Through honest and clear discernment, we will know whether, and to what extent, an implementation of genAI—the avatar of utility—is reasonable. That sets the upper limit or boundaries of its use. To exceed the measure of reason would be morally wrong. It’s fundamentally disordered to put usus where we ourselves intend, or could only ever legitimately intend, fruitio. We can’t do that without harming ourselves and/or others.
Or, to cast the same rule in a positive, rather than negative, form: At the end of the day, we should be able to say of all AI usage that there is usus (utility) only where we expect usus, and there is fruitio (enjoyment, contemplative dimensions, a human relationship to truth, artistic conception, beauty, etc.) where we expect fruitio.
This is not the whole of the AI question, but it is a substantial chunk of it. And the amount of genAI usage that passes this basic test is quite low. It is probably lower than we—certainly the enthusiastic among us, maybe even the skeptical among us—think. And that is the most generous and moderate way that I can express my thoughts on this matter.
If I can dare to mention it, there’s one more contemplative consequence. We are currently going through a social crisis in our God-given aesthetic and contemplative sense. Now, on top of everything else, there are people who replace meagre, though expected, amounts of fruitio in social spaces with more and more usus. Our surroundings become increasingly utilitarian. Our social ecosystems become increasingly manipulative. Even when the personal use of genAI might be okay, it’s being put into social spaces without first having a conversation about it in the same way we’d have a conversation about noise and light pollution. This is just making the situation worse, because right now we need more contemplative presence, more mystery, more human depths, more communication of the heart, not less. This crisis is, I think, very acute. One senses that we’re on the edge of a precipice.

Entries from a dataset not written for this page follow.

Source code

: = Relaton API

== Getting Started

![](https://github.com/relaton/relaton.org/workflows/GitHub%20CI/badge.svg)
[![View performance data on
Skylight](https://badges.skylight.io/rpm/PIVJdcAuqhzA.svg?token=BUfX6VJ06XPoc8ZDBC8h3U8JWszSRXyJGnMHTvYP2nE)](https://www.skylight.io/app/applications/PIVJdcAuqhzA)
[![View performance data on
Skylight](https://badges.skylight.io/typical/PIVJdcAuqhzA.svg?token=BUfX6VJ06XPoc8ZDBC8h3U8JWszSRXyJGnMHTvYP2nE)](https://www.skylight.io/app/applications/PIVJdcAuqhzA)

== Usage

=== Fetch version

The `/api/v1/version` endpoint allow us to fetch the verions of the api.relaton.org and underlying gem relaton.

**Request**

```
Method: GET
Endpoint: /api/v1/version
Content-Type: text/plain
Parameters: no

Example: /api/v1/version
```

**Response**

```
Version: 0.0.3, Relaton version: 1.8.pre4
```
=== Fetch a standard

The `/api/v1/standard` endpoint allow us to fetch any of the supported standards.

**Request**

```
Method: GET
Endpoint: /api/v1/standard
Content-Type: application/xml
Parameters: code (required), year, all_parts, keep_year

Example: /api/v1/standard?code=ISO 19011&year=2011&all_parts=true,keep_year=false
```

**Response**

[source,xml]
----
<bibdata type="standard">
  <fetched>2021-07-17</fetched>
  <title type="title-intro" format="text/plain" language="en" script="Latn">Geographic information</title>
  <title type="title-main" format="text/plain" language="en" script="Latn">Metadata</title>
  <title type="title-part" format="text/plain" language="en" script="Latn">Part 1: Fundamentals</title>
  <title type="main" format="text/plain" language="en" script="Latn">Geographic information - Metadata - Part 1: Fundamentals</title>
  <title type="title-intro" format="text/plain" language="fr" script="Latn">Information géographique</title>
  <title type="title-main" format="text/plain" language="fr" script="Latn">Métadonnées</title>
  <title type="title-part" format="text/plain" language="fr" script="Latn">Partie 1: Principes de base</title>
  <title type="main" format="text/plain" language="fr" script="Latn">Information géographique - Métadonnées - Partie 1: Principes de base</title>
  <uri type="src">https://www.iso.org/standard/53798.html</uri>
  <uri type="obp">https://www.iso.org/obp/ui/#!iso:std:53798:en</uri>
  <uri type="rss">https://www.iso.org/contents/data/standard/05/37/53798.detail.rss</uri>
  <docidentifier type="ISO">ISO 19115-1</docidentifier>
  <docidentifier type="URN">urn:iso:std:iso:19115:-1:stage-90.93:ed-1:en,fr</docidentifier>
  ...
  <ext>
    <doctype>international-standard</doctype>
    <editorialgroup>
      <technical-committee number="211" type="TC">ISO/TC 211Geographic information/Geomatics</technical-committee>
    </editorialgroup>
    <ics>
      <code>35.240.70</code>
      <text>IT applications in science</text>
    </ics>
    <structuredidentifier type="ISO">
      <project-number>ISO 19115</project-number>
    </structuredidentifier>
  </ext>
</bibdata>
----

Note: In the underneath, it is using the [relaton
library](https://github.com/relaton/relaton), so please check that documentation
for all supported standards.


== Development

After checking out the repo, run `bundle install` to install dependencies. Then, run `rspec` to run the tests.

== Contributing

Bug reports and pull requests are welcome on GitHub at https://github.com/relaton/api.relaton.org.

It sounds bleak. But I do think that with an Augustinian pope, we have been gifted with the right person on the Chair of Peter at exactly the right time. What’s useful? What’s contemplative? It’s going to be questions similar to these, even if not entirely identical to them, which navigate us, in the barque of Peter for sure and maybe also on this little planet as a whole, through the mines that are sloshing around in the sea.